Licenses and Permissions to Use UNH Intellectual Property

  • Inventions which have been patented or for which UNH is in the process of applying for patents
  • Copyrighted works
  • Software which may be patented or copyrighted
  • UNH’s trademark

 

Permit outside organizations to use UNH’s patented inventions and software, copyrighted publications, and name and trademark

UNH Innovation

Loan of Equipment

 

  • Agreements to Loan Equipment or Software to UNH with Eventual Acquisition
  • Agreements to Loan Equipment or Software to UNH without Eventual Acquisition
  • Agreements to Borrow Equipment from UNH

 

 

Set conditions for loan and acquisition of third-party data, databases, software, or equipment by UNH researchers

 

 

 

Set conditions for borrowing equipment from UNH for display purposes (not for research use by the borrower)

 

Procurement

UNH Innovation

Office of Contracts and Export Controls

Traveling (or Shipping): Equipment, Computers and Research Data

 

Safely travel with or ship equipment, computers and research data

Set conditions for shipment, protection and, if needed, return of equipment, plus actions to be taken at third-party site

Procurement Services

Office of Contracts and Export Controls

Visitors Working at UNH

 

Visiting Scientist Agreement

Permit outside visitors to work at UNH and use UNH facilities in cooperation with UNH researchers.

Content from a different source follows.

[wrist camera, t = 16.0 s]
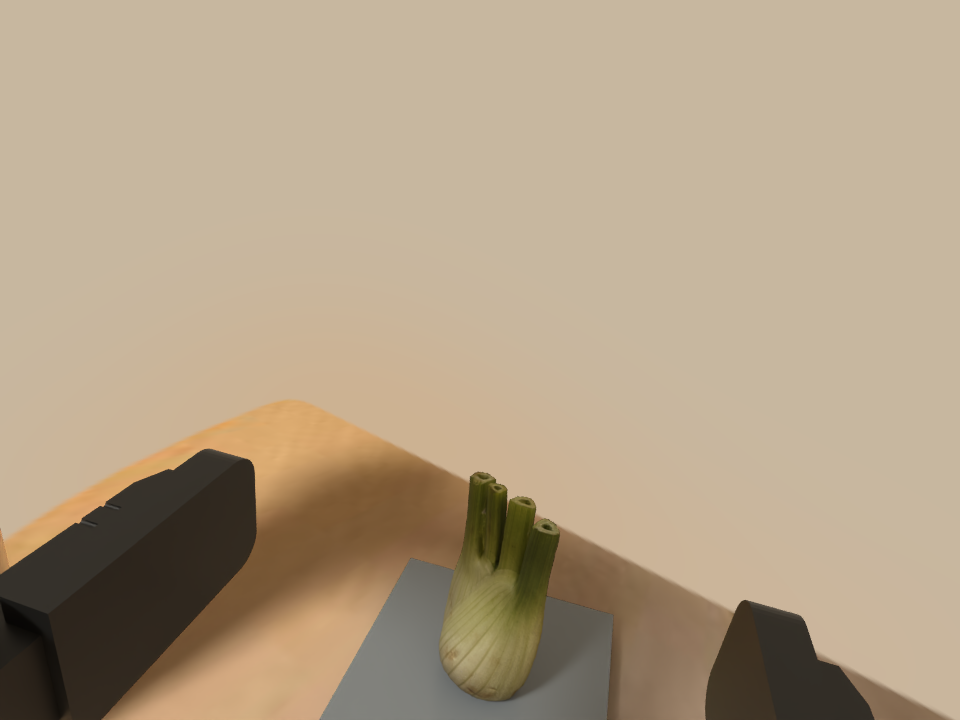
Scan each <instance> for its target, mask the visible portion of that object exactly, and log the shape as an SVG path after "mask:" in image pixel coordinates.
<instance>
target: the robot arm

Office of Contracts and Export Controls

Use of Facilities

 

Facilities Use Agreement

Permit outside organizations to use UNH’s unique facilities when not in use by UNH researchers

Office of Contracts and Export Controls

Sponsored Research Agreements with Non-Federal Sponsors

The University of New Hampshire conducts research supported by funding from U.S., state, and foreign governmental, industrial, and charitable organizations, as well as in collaboration with other educational institutions around the world. Sponsored research programs are governed by agreements among the following parties:

  • UNH and funding source(s)
  • UNH and subcontractors and consultants, when needed
  • UNH and institutions that are collaborating on the research project

Agreement Types

For an explanation of how UNH develops these agreements, click on the specific type of agreement below:

  1. Sponsored Research Agreement
  2. Subaward
  3. Sponsored Services Agreement
  4. Consortium or Membership Agreement
  5. Memorandum of Understanding
  6. Teaming Agreements

 

Sponsored Research Agreement (Non-Federal Source)

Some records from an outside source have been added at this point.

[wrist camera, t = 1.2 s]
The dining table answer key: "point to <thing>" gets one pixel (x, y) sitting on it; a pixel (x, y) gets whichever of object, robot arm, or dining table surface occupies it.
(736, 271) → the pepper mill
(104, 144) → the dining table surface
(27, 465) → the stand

A Sponsored Research Agreement (SRA) is a contract between UNH and a non-federal sponsor for the purposes of funding and conducting research at UNH.

Sponsored Research Agreements include terms governing the following:

  • Scope of work to be conducted
  • Budget for the research
  • Payment obligations and timing
  • Management and staffing of the research project
  • Schedules and deliverables
  • Publication of the research results
  • Options to license the intellectual property arising from the research
  • Care of data and confidential information exchanged during the research
  • Transfer of materials (when needed)
  • Compliance with export control and other laws and regulations
  • Use of UNH’s name
  • Rights and procedures to terminate the project
  • Taxes, insurance, warranties, liability, governing law, and other items necessary for contracts

The process for developing an SRA for a non-federal sponsor may be brief or lengthy, depending on the complexity of the program to be sponsored and what the sponsor expects to obtain for its support.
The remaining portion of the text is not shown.